German anthropologists from Berlin and Freiburg had initiated the project and earlier this year they exhumed the graves of several of Schiller’s family members in southern Germany.

The puzzle over the skull began in 1826, 21 years after Schiller died when the mayor of Weimar had 23 skulls dug up from a mass grave in which the poet was buried.

The mayor identified the biggest skull and one which bore a resemblance to the dramatist’s death mask as Schiller’s and it was brought to the home of his contemporary Goethe before being buried in a crypt in the eastern city of Weimar.

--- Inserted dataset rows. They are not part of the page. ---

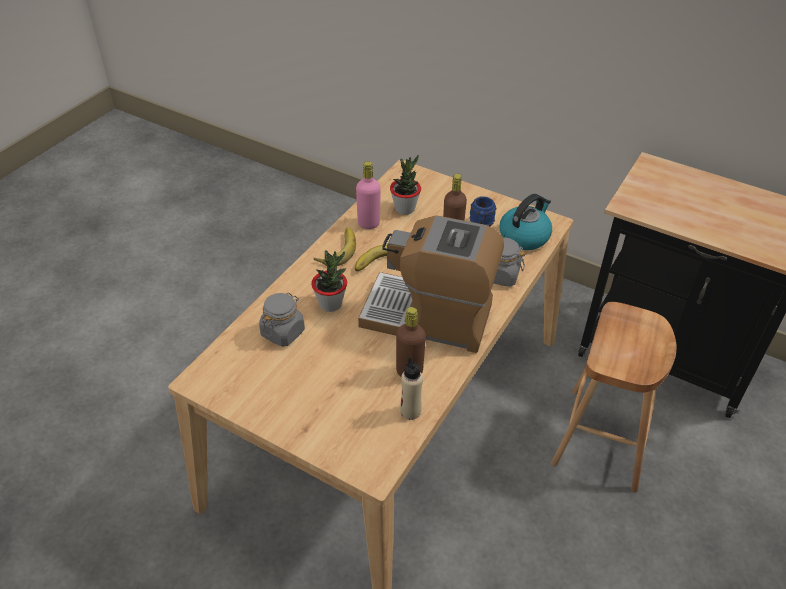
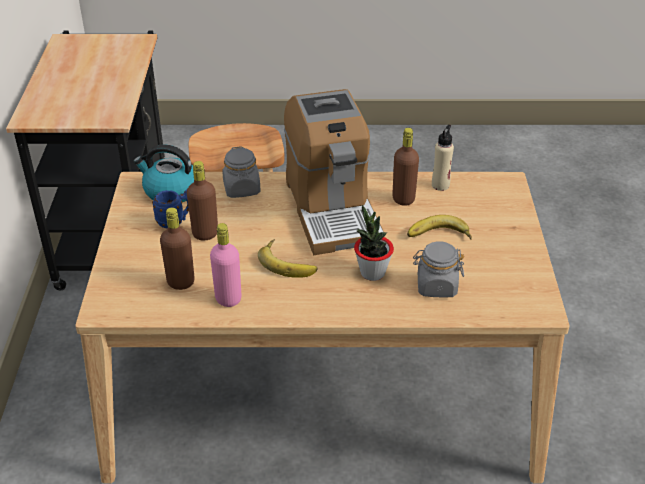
camera: 120 degrees left, 5 degrees down
banana [314,227,356,266] -> banana moved to [407,215,472,240]
potted plant [390,155,421,215] -> brown bottle [160,207,195,290]

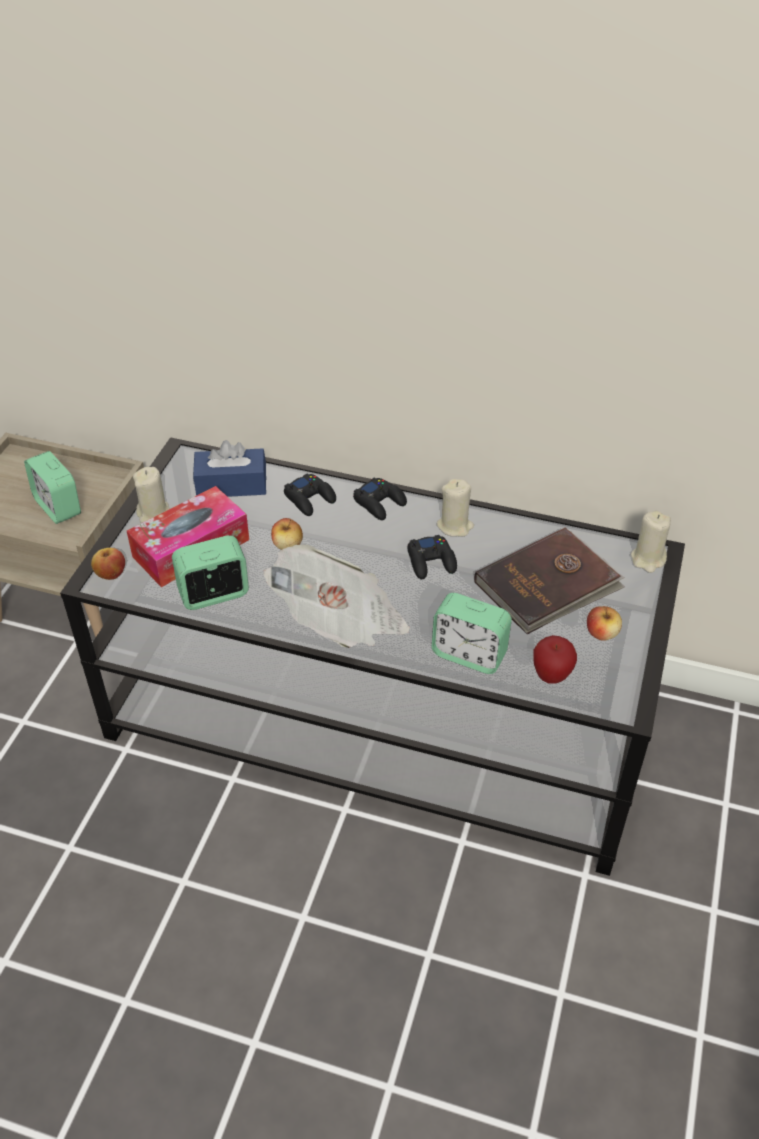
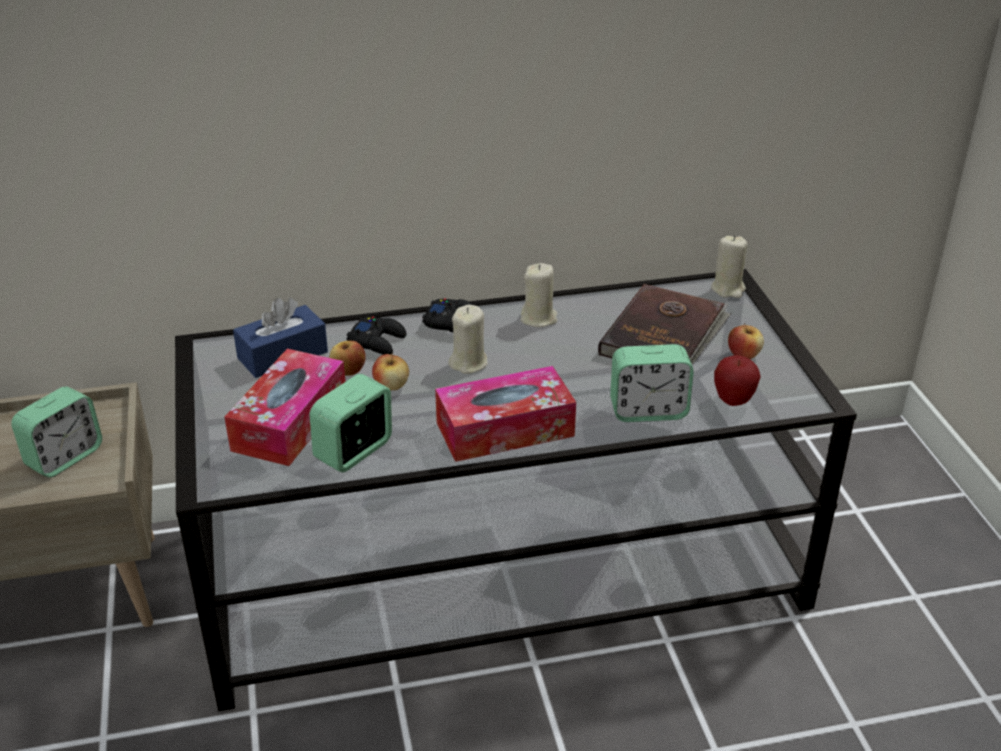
camera: 30 degrees left, 10 degrees down
alarm clock [24,451,81,524] -> alarm clock turned 75 degrees counterclockwise [11,387,102,477]
apple [91,548,125,580] -> apple moved to [329,341,366,376]
beige candle [133,467,170,523] -> beige candle moved to [448,305,487,374]
newspaper [264,544,410,648] -> tissue box [435,366,576,462]
black game controller [408,535,457,579] -> none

Later, Goethe’s tomb was placed next to Schiller’s in the crypt which still attracts about 41,000 visitors a year. Schiller had spent the last years of his life in Weimar which is mostly famous for being Goethe’s home for almost 50 years.

However, in 1911, another skull was retrieved from the mass grave and researchers claimed that was the real one, sparking a lengthy dispute amongst academics, historians and anthropologists about the origin of the two skulls.

It is now a mystery where the dramatist’s skull is.

Schiller, who lived between 1759 and 1805, wrote plays which are still performed regularly both in Germany and abroad. His poems including the Ode to Joy which Beethoven set to music in his Ninth Symphony.

The team of experts came from institutions in Germany, Austria and the United States.